While on vacation in the Upper Peninsula, odd couples Laurel and Arnie and Claire and Charles unwittingly become amateur homicide detectives after they stumble into an investigation of a suspicious death. Soon, as told in Deb Davies’ new mystery, “White Nights,” they discover the case may not have been accidental.
The whodunit story gets rolling after local law enforcement asks Arnie, a county sheriff, to lend a hand in the investigation. From there, the couples discover a starving stray dog — a dog that may hold the clue to the possible murder.
In this, her second book, Davies takes readers on a road trip with four likeable characters, along with their various middle-age quirks. Readers see the novice investigators as they navigate divorce, death of a spouse and other situations folks go through — like sore knees.

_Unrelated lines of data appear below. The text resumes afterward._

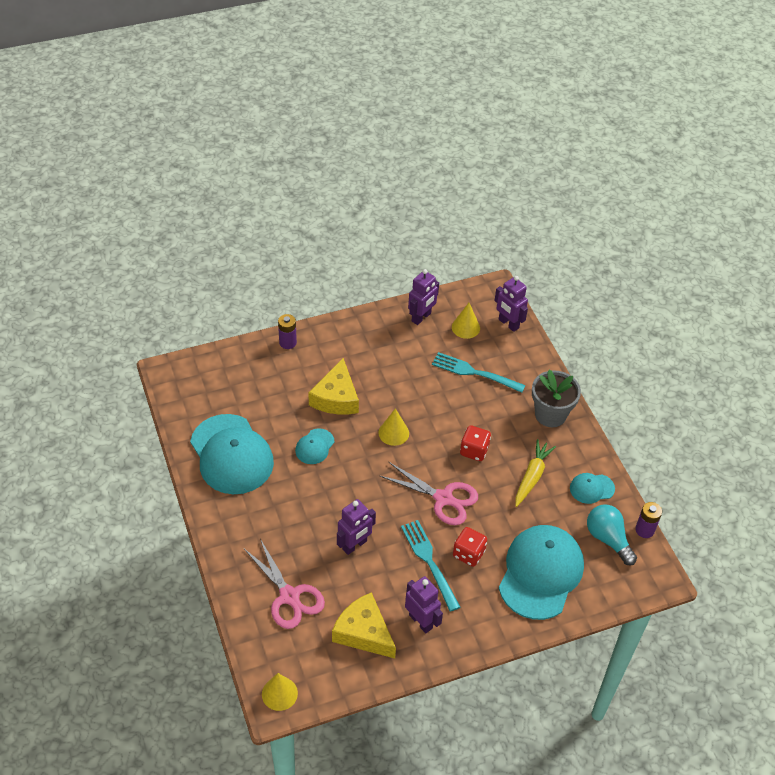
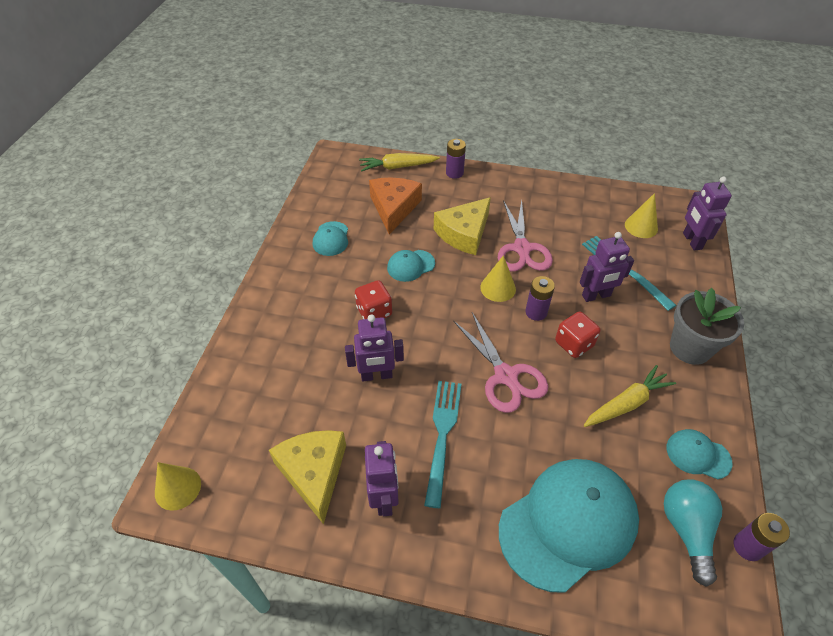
camera: 35 degrees right, 0 degrees up
(231, 454) = (331, 239): turquoise cap -> turquoise cap, size x0.46
(234, 358) = (397, 167): none -> yellow carrot
(262, 401) = (394, 208): none -> orange cheese
(289, 596) = (273, 391): pink scissors -> pink scissors (522, 248)
(421, 317) = (599, 201): purple robot -> purple robot (596, 296)
(433, 439) = (536, 312): none -> purple battery
(468, 554) = (493, 450): red dice -> red dice (374, 311)

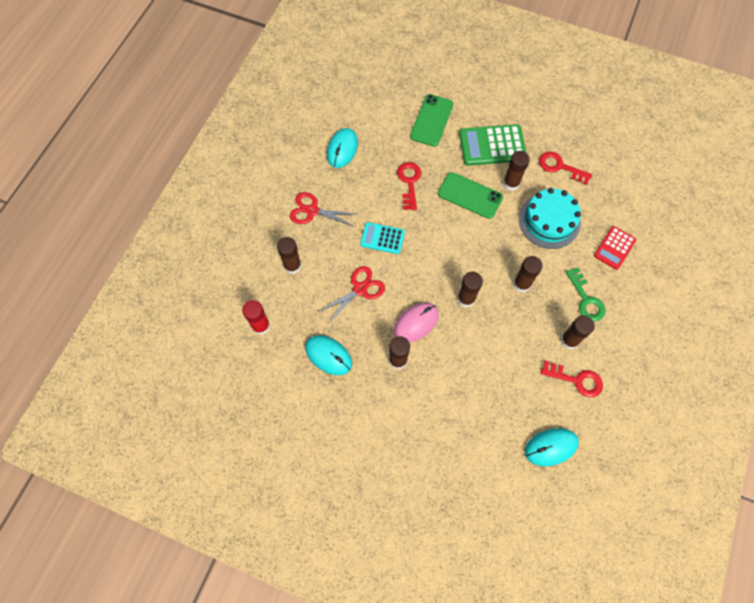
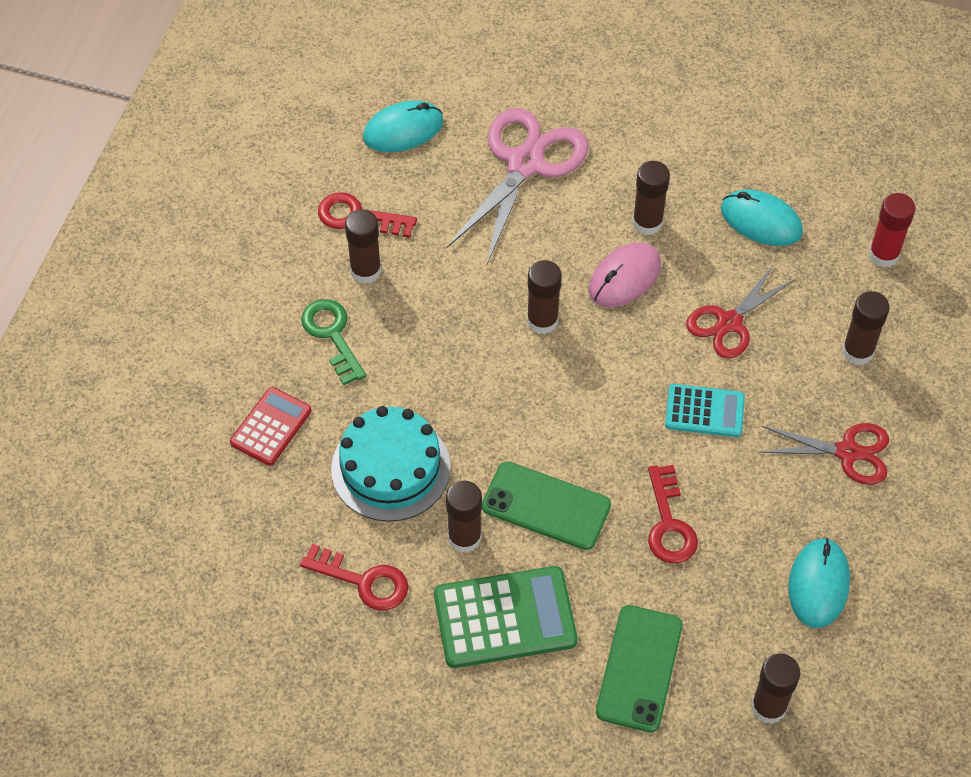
camera: 175 degrees right, 10 degrees down
(471, 412) = (525, 164): none -> pink scissors
(522, 284) = (444, 352): brown glue stick -> brown glue stick (768, 707)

Davies continues her refined ability to create the sense of place she displayed in “Northern Light,” the first title in her coast-to-coast Michigan mystery series.
In “White Nights,” Davies deftly melds the rugged backwoods aspects of Michigan’s Upper Peninsula with the beauty and calm of its streams, contrasted with the glory and power of Tahquamenon Falls. The author and her husband, Rick, have a Montgomery Ward kit house they use as a cottage near Luzerne on the Big Creek, which feeds into the Au Sable River. Her firsthand experience in Northern Michigan adds believability to the book’s plot.
As for her full-time residence, the author, who is nearly recuperated from a winter knee replacement, lives in the Jackson area, where she recently retired from teaching at Jackson College.
She is now well into her third book, which is set in Empire, Michigan, on the magnificent dunes. Given the terrain, and the vast expanses of Lake Michigan beaches, Davies said the still-untitled book is more difficult to write because so much has been written about the area.
Her current and previous book had more intimate settings. In “White Nights,” most of the action takes place in a few rundown cabins, with streams and rivers as the backdrop.
As for the main characters, Davis leaves some of their makeup to the reader’s imagination. She believes her characters are “in their mid-50s,” but she doesn’t know for sure. “Laurel has a grown child, and Claire has had cataract surgery,” she said. “The men are getting knee problems, so mid-50s sounds about right.”
The author, who is in her 70s, said she wanted the couples to be genuine and believable, not superheroes. “They are no Navy SEALs,” Davies said. The author added that the characters are amalgams of individuals she has known and worked with throughout her life. Charles, who is a birder, is based on a friend of hers.
Davies, who’s spent a majority of her life writing and teaching writing, said she knew her literary niche from the jump. Since her earliest days as a writer, she told herself, “If I were to write a novel, it would be a mystery,” she recalled. “I’ve always liked the puzzle aspect of a mystery.”
And she has the documentation to prove it. When she applied to Michigan State University’s writing program back in the 1980s, she submitted a complete mystery as a writing sample.
“It caught the eye of MSU Professor Diane Wakoski,” Davies said. “She took the time to read and critique it in a four-page letter. I went on to take four classes with her. She was an important mentor for me.”
While her college days are well behind her, Davies still challenges herself. She said her new series of books presented her with an entirely unexpected problem — the two books had to be internally consistent and the characters accurately described in the second book. “I had to go back and re-read the first book,” she admitted. Looking forward, Davies, who is passionate about shelter dogs, said, like “White Nights,” a pooch plays another role in her next mystery— though this time an even bigger part.
“White Nights” is a fast-paced mystery revolving around a greedy land scheme, complete with characters who alternate between good and evil. It almost goes without saying, but there is a nasty antagonist and a death-defying escape, with the protagonists using more brain power than muscle to solve the murder.